瞬発的に床を蹴って扉の外へ出て、彼女の背を抱き地面とその綺麗な頭が打つかる約0.1㎜(感情的な描写込みで、ね)のすんでのところで抱き止める。

自分でもここまで早く動く事ができたのか、と驚いたが、それよりも腕の中で目を白黒とさせて顔を真っ赤にしている彼女についついふ、と笑ってしまった。

 

「…怪我は、ない?」

 

私の銀の髪がさらりと彼女の顔の横に落ちる。

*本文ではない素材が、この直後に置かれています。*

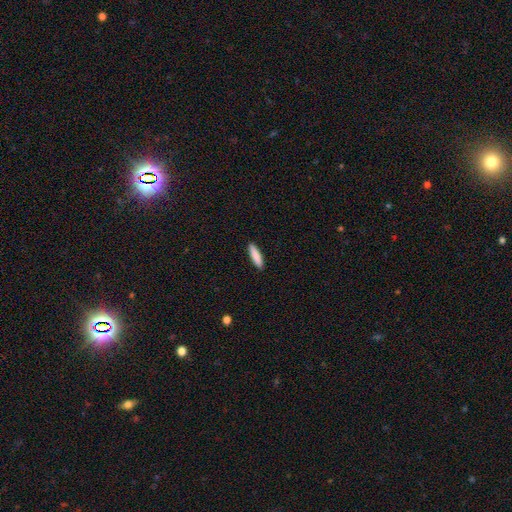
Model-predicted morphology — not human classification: type=smooth (86%); roundness=cigar-shaped (81%); merging=none (90%).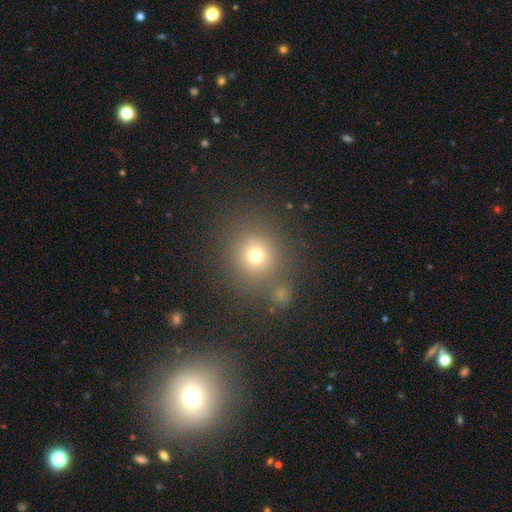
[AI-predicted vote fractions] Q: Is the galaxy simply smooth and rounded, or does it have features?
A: smooth — 71%.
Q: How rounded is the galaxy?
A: round — 89%.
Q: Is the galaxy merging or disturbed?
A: none — 74%.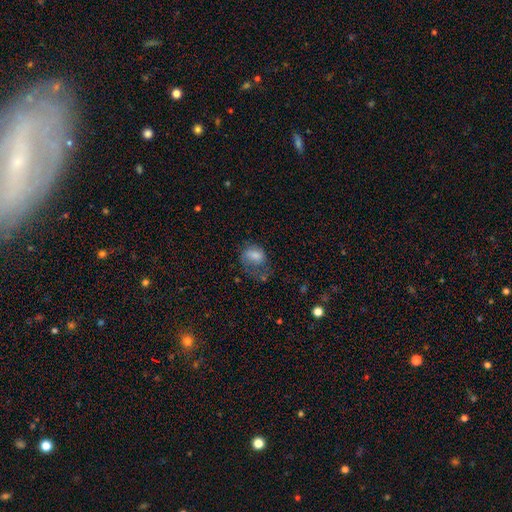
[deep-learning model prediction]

彼女は手をきゅっと握って石のように固まってしまって、その様子がさっきまでの高飛車なお嬢様のソレではなく、恋を自覚した乙女の顔であるのに何とは無しに吹き出してしまって、彼女がハッとして更に狼狽える。

 

「だ、大丈夫…だから…離してちょうだい…」

 

「まずはありがとう、じゃないのかしらね。」

 

ぽぽぽ、とあたりに花を散らすように顔を真っ赤にされればなんでこんなに狼狽えるんだと不思議でしょうがなくなるが、誰だって女に抱き止められたら恥ずかしいものかと一人納得してそのままぐいっと抱き上げ、腕をパッと離して軽く彼女の服を払ってコンパートメントを指差す。